Exercices:
- a) Recopiez le passage du texte sur le harcèlement sexuel au Koweït en commençant par « Des Koweïtiennes ont » et en poursuivant jusqu'à « d’abonnés sur Instagram. ».
- b) Traduisez en anglais cette phrase du texte sur le harcèlement sexuel au Koweït : « Cette campagne a été lancée par la blogueuse mode américano-koweïtienne Ascia al-Faraj, connue sur internet sous son seul prénom, qui compte plus de deux millions d'abonnés sur Instagram. »
- c) D'après le texte sur le harcèlement sexuel au Koweït, quel est le cri de ralliement des femmes ces dernières semaines ?

Texte présenté:
↓

Des Koweïtiennes ont lancé une campagne sur les réseaux sociaux pour réclamer la fin de l’impunité et partager leurs témoignages
Des femmes sensibilisent au harcèlement sexuel au Koweït (capture d’écran/Instagram/Illustration de Mohamad Elasaar)
Des femmes sensibilisent au harcèlement sexuel au Koweït (capture d’écran/Instagram/Illustration de Mohamad Elasaar)

« Je ne me tairai pas. » Voilà le cri de ralliement des femmes au Koweït ces dernières semaines : une campagne en ligne veut mettre en lumière le harcèlement sexuel, une pratique fréquente, dans le pays et mettre un terme à l’impunité des harceleurs. 

Cette campagne a été lancée par la blogueuse mode américano-koweïtienne Ascia al-Faraj, connue sur internet sous son seul prénom, qui compte plus de deux millions d’abonnés sur Instagram.

↑

Données enregistrées:
↓

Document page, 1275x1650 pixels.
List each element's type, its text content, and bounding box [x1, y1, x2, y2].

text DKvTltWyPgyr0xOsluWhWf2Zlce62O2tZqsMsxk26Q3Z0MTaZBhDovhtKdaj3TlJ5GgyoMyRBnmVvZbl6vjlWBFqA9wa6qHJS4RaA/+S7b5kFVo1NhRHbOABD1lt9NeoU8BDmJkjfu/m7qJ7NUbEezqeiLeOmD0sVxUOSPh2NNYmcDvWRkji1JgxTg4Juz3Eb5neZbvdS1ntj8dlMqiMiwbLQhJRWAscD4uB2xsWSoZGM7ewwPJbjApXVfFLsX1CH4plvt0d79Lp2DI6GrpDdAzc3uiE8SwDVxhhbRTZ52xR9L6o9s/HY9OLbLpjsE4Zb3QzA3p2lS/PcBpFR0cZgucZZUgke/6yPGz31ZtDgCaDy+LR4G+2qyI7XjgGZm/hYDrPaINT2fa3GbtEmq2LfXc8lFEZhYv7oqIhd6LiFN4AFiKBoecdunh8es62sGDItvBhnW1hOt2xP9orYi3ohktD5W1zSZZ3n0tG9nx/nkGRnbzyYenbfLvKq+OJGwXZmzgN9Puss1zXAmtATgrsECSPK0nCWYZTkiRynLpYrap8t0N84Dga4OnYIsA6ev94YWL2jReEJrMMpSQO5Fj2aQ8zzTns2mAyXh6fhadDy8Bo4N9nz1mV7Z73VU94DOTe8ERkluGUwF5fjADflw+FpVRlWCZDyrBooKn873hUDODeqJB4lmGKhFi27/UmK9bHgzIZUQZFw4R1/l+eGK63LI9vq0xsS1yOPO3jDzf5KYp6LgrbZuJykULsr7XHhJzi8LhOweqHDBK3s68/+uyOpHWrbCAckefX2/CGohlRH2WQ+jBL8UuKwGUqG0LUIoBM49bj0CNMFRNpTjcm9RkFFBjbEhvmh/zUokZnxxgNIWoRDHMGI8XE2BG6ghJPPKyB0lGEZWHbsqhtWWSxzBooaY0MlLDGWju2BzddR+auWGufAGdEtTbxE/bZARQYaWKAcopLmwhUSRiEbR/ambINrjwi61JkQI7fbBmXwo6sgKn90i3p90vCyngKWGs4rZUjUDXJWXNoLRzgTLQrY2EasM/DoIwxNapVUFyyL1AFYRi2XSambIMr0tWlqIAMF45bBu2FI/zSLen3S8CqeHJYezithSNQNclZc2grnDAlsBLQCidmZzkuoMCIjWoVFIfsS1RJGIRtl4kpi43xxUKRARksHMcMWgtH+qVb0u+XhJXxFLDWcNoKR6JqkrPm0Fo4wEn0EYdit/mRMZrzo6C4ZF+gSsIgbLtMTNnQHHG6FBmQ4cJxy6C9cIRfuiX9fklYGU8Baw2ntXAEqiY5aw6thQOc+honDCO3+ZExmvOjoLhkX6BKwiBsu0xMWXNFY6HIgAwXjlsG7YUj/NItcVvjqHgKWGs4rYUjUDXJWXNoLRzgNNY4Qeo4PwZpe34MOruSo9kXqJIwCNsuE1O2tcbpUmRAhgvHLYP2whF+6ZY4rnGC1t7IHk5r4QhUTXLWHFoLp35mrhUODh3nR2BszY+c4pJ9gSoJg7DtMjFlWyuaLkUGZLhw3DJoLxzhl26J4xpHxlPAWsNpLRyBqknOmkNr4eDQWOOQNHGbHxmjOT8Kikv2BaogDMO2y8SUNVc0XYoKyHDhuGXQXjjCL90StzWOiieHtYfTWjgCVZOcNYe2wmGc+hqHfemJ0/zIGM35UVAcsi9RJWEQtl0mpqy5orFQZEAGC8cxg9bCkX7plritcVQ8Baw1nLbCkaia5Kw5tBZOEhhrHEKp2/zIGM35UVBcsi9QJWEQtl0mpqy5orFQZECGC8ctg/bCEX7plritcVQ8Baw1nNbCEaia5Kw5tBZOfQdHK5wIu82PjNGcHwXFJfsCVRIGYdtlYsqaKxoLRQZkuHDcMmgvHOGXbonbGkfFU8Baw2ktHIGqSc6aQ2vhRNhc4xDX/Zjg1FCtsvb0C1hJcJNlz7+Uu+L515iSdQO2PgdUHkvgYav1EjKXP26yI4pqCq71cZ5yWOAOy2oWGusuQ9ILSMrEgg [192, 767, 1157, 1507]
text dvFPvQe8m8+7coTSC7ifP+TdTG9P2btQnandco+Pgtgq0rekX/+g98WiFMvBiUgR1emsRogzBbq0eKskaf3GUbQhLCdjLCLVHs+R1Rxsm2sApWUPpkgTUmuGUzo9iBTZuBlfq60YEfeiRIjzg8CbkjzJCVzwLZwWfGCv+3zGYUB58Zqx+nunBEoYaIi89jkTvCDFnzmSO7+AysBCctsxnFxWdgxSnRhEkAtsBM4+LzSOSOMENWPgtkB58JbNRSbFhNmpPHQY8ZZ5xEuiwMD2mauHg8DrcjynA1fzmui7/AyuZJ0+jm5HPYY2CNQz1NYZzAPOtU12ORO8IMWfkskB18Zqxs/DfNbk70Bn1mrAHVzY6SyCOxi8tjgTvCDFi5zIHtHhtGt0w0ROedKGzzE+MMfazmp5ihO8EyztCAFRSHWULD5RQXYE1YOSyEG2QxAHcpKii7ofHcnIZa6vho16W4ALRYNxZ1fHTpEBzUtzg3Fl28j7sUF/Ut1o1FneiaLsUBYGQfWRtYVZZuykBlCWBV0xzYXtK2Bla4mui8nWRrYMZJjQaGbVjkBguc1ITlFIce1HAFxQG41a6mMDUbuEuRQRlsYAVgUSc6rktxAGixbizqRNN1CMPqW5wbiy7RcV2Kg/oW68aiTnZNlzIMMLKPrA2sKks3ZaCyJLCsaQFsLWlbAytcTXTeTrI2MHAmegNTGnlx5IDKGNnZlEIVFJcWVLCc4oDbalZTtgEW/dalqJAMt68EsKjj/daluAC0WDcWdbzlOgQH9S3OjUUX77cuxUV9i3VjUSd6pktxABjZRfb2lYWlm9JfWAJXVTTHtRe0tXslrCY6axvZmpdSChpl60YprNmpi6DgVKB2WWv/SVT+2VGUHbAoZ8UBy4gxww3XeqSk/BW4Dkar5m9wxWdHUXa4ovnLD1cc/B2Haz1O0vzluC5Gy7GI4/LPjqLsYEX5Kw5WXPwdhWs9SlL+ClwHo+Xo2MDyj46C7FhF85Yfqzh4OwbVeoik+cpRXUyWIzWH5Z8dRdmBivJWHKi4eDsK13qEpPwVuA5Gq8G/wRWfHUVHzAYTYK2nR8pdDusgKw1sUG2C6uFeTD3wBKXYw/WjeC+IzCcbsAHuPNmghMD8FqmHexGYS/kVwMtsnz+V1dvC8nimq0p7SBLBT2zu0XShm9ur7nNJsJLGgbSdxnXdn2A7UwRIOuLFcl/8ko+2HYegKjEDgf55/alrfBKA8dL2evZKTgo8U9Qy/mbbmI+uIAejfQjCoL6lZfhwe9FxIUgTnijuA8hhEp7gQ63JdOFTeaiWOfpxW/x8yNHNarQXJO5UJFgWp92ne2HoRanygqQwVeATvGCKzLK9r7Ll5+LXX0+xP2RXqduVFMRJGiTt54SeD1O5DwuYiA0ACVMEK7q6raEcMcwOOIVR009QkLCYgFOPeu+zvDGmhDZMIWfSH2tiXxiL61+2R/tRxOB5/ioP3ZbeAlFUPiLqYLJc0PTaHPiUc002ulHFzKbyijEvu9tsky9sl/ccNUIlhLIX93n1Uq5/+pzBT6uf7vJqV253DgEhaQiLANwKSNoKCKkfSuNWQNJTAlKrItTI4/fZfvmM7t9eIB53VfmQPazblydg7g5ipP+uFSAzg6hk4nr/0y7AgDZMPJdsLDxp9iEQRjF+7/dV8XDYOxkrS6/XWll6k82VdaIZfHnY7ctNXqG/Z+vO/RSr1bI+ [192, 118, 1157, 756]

↑

Corrigés:
- a)
Des Koweïtiennes ont lancé une campagne sur les réseaux sociaux pour réclamer la fin de l’impunité et partager leurs témoignages
Des femmes sensibilisent au harcèlement sexuel au Koweït (capture d’écran/Instagram/Illustration de Mohamad Elasaar)
Des femmes sensibilisent au harcèlement sexuel au Koweït (capture d’écran/Instagram/Illustration de Mohamad Elasaar)

« Je ne me tairai pas. » Voilà le cri de ralliement des femmes au Koweït ces dernières semaines : une campagne en ligne veut mettre en lumière le harcèlement sexuel, une pratique fréquente, dans le pays et mettre un terme à l’impunité des harceleurs. 

Cette campagne a été lancée par la blogueuse mode américano-koweïtienne Ascia al-Faraj, connue sur internet sous son seul prénom, qui compte plus de deux millions d’abonnés sur Instagram.

- b) This campaign was launched by the American-Kuwaiti fashion blogger Ascia al-Faraj, known online by her first name alone, who has more than two million followers on Instagram.

- c) « Je ne me tairai pas. »